WORK INSTRUCTIONS: Your answer should consist of all lines in the listing that hold the word "linecap".
■ ■ ■ ■ ■
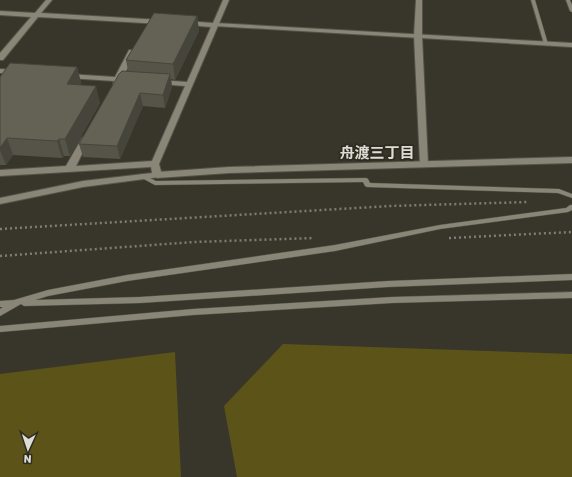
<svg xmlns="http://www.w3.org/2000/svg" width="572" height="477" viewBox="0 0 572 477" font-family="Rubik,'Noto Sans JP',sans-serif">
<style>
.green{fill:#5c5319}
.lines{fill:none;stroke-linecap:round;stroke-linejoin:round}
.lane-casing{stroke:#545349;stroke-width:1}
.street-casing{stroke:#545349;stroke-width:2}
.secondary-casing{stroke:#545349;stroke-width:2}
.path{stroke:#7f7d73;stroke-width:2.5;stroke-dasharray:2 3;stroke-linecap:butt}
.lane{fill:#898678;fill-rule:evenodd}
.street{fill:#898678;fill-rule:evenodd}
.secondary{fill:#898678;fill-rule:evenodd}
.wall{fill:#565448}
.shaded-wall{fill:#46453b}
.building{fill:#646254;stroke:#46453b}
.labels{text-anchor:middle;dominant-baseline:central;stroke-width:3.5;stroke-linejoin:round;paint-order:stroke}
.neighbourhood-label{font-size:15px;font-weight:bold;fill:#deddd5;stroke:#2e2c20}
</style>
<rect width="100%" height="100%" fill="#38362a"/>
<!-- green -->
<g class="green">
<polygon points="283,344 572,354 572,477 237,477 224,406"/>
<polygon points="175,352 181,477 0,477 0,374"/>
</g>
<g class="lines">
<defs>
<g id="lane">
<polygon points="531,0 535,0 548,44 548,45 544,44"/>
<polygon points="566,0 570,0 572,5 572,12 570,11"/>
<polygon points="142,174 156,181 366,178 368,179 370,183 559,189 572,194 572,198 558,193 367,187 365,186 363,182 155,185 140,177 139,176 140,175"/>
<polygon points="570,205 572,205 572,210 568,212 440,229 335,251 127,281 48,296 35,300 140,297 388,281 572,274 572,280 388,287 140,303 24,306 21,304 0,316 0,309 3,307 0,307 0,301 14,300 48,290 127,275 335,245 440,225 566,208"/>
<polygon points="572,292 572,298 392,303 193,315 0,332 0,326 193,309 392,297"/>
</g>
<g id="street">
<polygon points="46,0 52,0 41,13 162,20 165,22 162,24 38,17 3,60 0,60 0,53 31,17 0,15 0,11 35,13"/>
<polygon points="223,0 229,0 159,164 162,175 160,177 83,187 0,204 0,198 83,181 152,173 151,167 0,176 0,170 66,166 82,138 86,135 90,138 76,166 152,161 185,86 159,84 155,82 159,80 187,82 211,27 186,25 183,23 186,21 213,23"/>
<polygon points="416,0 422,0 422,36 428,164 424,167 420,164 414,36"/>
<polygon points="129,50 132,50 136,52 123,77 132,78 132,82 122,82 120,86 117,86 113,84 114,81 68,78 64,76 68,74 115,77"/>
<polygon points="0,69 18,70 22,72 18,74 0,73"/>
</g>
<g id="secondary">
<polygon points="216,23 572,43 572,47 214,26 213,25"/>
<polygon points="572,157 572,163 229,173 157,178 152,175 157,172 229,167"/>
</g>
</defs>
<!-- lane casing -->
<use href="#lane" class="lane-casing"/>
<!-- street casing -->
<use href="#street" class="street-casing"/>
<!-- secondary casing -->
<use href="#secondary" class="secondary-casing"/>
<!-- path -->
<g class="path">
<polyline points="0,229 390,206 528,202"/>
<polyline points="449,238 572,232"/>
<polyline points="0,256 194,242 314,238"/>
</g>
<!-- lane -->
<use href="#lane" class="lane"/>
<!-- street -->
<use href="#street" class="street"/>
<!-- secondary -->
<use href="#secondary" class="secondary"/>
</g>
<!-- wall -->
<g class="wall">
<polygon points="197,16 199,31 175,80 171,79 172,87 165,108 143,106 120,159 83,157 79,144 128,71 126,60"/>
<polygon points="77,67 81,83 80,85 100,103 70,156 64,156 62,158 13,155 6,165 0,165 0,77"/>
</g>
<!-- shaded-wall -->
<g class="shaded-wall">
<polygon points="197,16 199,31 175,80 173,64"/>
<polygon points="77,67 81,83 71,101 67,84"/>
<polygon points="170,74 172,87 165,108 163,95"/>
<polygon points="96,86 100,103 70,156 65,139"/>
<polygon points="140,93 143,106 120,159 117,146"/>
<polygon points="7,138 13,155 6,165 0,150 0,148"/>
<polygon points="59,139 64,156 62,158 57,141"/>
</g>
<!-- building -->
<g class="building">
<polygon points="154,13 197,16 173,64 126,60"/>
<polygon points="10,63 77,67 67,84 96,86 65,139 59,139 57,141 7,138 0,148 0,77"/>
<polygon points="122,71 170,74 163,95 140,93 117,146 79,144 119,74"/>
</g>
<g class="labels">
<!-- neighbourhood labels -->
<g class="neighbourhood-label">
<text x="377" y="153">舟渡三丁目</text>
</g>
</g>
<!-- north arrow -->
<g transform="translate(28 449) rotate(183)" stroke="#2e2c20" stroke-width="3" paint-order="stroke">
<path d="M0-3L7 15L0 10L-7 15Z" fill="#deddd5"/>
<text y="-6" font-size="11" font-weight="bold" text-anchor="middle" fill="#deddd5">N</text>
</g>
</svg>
■ ■ ■ ■ ■
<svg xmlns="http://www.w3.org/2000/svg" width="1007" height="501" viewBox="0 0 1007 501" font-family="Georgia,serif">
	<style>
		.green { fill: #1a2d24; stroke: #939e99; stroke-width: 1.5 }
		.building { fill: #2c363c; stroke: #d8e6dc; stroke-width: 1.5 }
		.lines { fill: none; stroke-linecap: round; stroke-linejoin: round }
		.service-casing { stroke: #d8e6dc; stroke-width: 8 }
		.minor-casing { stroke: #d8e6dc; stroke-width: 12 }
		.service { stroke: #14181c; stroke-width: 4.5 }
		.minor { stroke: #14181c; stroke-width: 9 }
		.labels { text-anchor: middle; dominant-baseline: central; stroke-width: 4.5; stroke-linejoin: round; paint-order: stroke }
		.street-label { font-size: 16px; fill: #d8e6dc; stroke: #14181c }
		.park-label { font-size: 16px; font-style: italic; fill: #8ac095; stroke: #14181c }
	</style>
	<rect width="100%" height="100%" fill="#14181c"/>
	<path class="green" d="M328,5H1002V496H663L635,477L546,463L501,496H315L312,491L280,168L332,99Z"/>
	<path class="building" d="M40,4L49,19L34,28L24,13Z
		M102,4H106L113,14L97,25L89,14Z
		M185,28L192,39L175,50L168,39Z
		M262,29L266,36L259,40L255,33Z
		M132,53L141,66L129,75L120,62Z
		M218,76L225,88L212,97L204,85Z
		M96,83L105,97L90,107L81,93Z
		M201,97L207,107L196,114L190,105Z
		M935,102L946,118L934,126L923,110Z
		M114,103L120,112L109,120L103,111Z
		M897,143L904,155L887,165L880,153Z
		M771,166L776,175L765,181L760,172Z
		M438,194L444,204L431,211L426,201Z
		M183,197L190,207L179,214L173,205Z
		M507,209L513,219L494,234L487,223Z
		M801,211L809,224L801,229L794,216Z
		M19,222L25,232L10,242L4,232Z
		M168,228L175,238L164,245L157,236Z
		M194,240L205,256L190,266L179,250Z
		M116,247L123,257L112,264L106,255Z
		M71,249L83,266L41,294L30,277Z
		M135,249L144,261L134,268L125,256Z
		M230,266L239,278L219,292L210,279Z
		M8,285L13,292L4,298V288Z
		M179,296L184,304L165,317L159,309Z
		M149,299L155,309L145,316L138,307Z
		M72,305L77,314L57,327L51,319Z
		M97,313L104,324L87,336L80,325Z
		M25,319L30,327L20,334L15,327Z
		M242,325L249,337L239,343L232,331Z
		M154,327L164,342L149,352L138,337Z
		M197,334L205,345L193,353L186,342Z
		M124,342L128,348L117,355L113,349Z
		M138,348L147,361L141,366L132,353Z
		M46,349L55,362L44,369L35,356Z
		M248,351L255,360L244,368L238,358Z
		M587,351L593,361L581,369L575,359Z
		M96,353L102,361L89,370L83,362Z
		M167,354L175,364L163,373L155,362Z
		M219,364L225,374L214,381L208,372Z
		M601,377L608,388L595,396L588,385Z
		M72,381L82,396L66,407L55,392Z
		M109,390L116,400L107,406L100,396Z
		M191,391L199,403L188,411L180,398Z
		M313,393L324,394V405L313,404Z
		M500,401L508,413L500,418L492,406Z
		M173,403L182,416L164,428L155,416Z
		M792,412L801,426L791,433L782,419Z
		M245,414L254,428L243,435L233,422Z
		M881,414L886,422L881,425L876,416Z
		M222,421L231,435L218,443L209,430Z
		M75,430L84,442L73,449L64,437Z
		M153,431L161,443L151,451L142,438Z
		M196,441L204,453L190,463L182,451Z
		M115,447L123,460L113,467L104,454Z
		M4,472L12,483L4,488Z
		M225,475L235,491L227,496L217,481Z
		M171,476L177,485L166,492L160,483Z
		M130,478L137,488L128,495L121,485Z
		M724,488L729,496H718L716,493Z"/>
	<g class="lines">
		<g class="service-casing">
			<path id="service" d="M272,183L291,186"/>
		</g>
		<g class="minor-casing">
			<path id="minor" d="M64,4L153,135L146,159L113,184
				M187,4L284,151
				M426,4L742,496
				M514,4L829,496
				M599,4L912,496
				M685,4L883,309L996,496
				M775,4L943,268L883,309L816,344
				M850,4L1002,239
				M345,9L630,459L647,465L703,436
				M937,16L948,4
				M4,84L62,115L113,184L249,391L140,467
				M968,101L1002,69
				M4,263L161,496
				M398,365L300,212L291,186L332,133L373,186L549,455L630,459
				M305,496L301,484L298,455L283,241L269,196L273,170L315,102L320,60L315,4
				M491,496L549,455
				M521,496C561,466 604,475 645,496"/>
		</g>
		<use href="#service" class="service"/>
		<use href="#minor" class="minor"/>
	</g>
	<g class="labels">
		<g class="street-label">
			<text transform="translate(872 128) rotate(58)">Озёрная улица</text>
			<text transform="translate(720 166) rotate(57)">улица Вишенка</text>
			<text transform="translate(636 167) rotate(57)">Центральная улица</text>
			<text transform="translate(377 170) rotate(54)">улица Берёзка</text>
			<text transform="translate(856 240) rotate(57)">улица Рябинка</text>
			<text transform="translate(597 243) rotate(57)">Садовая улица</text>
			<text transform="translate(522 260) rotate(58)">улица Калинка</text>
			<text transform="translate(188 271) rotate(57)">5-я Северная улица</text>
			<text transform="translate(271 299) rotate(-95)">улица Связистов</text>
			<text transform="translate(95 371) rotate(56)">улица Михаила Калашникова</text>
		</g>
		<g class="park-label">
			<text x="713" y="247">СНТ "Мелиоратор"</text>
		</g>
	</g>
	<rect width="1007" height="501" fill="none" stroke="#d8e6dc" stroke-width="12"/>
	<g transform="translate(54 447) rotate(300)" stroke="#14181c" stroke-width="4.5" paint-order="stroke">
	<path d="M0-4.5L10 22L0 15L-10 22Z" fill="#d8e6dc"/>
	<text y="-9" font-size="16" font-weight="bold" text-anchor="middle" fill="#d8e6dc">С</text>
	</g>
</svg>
■ ■ ■ ■ ■
RESPONSE FOR THIS EXERCISE:
.lines{fill:none;stroke-linecap:round;stroke-linejoin:round}
.path{stroke:#7f7d73;stroke-width:2.5;stroke-dasharray:2 3;stroke-linecap:butt}
		.lines { fill: none; stroke-linecap: round; stroke-linejoin: round }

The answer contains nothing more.